雨の日の追憶 〜クランベールに行ってきます 本編ロイド視点〜
「甘そうだな」(1)
ユイと共に陛下との謁見を済ませると、ロイドはひとり研究室に戻った。
ユイはこれから殿下になるために、殿下の部屋でラクロット氏にみっちり教育を受ける。
言葉遣いが何とかなれば、正体がばれる事はまずない。
殿下は普段、無邪気で奔放な少年を装っておいでだ。
ユイが多少突飛な行動を取っても、怪しまれる事はないだろう。
問題なのは、ロイドに対する反抗的な態度だ。
王宮内では自由にしていいとは言ったが、あまり自由にされ過ぎても困る。
ロイドの言う事に逆らい勝手な事をして、仕事を増やされては、殿下の捜索に支障を来しかねない。
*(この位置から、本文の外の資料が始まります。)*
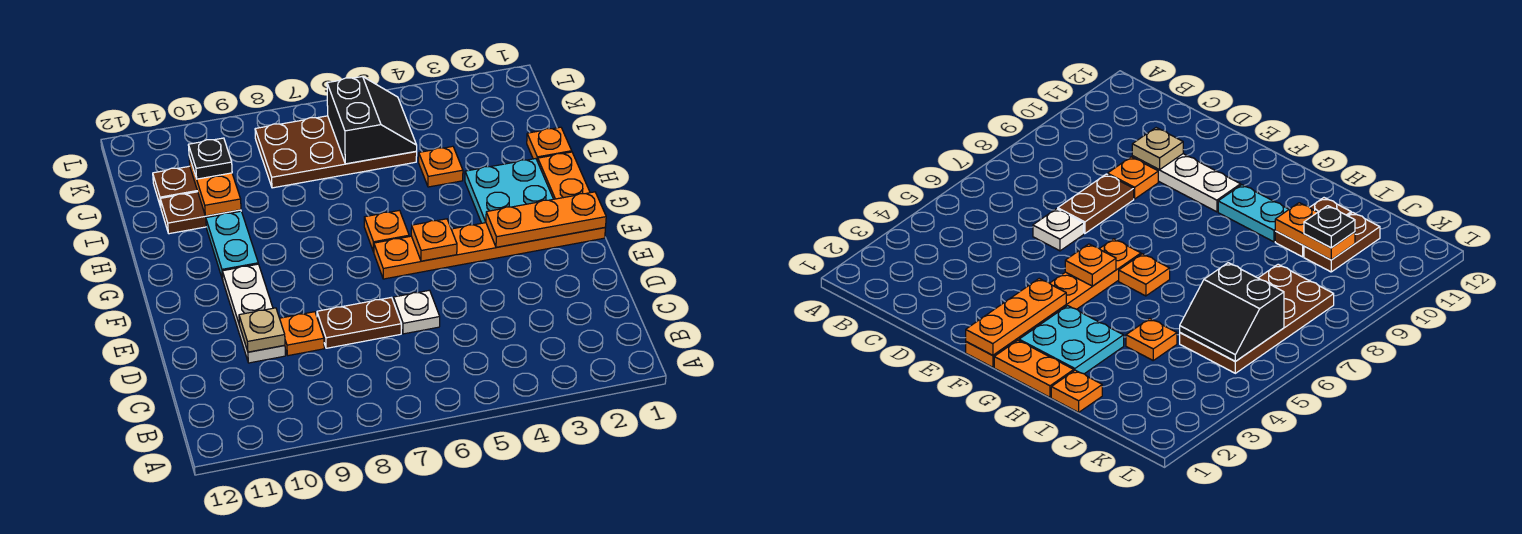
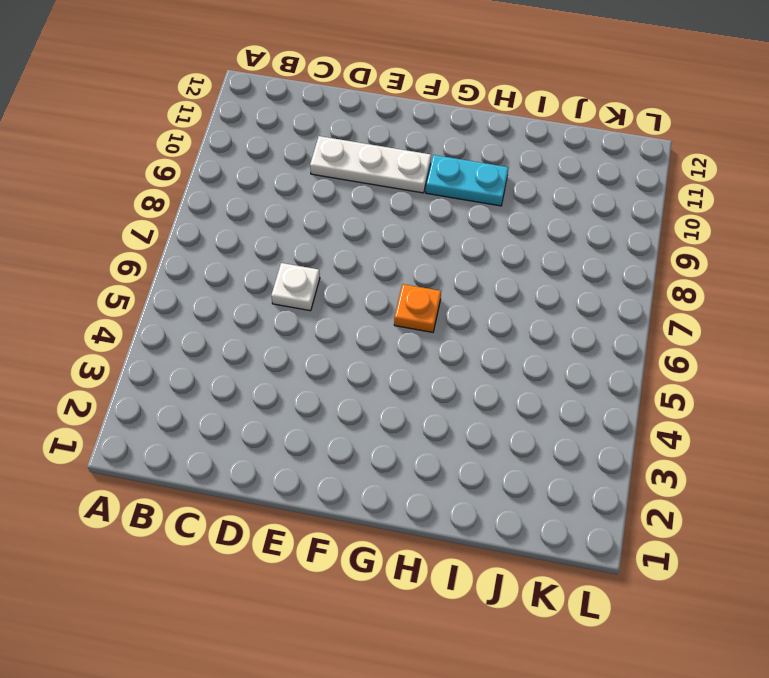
none -> brown 1x2 plate [317,297,401,348]
none -> orange 1x1 plate [280,312,324,356]
none -> orange 1x6 plate [374,223,605,279]

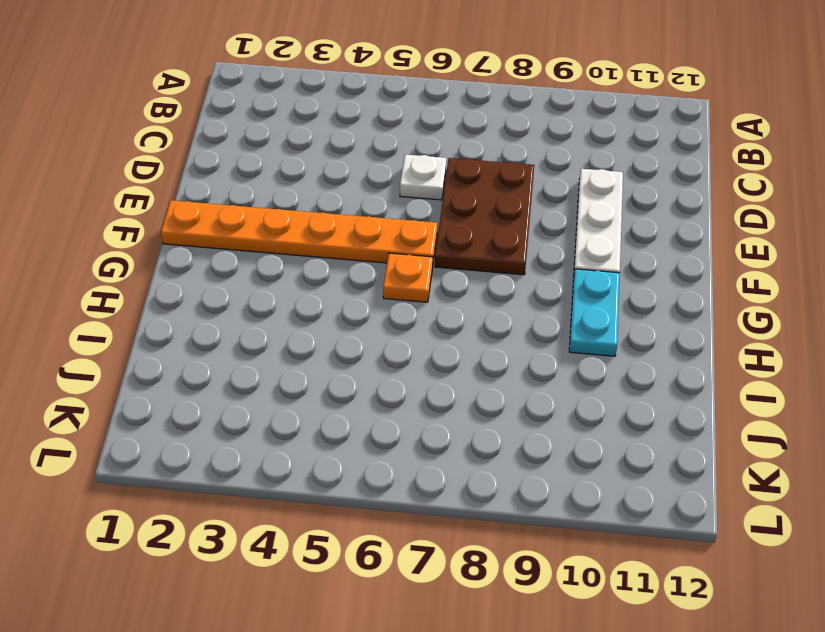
brown 2x3 plate [435,158,534,275] -> brown 1x2 plate [317,297,401,348]
none -> orange 1x1 plate [280,312,324,356]
none -> orange 1x2 plate [538,152,590,199]
none -> cyan 2x2 plate [465,159,553,223]

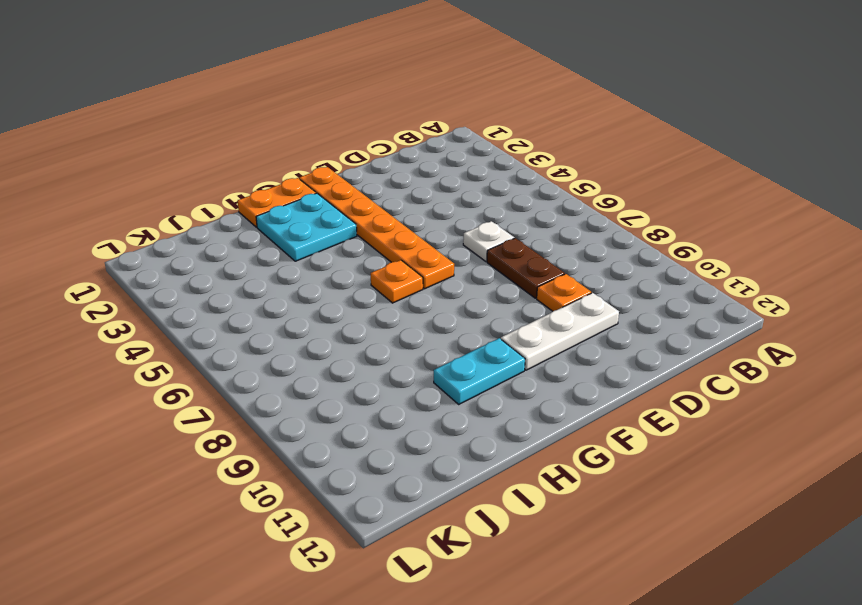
none -> orange 1x1 plate [527,127,572,161]
none -> orange 1x1 plate [419,146,463,187]
none -> brown 1x2 plate [160,192,241,234]

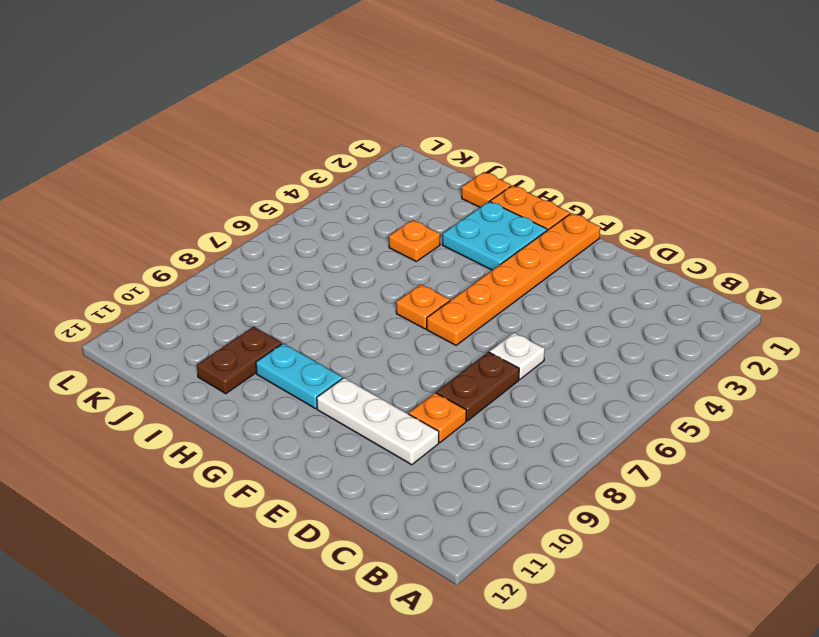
none -> brown 2x4 plate [255,116,417,188]
none -> brown 1x2 plate [153,166,198,207]
none -> tan 1x1 plate [239,308,285,352]

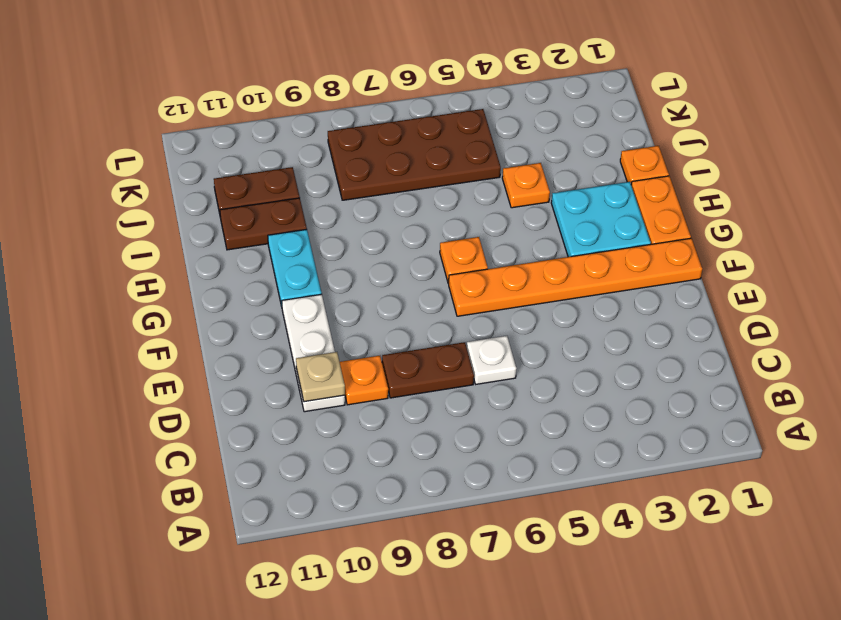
none -> orange 1x3 plate [486,192,606,247]
none -> orange 1x1 plate [411,219,457,261]
none -> orange 1x2 plate [189,157,241,216]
女の機嫌取りなど本意ではないが、多少は機嫌を取って手なずけておこうとロイドは思った。
ふと机の上に置かれた、黄色い小鳥に目が止まった。
殿下に差し上げるつもりで、数日前に完成し動作テストも完了している、人工知能搭載のロボットだ。
以前差し上げた昆虫型ロボットより、格段に頭がいい。
小鳥なら女でも嫌がらないだろう。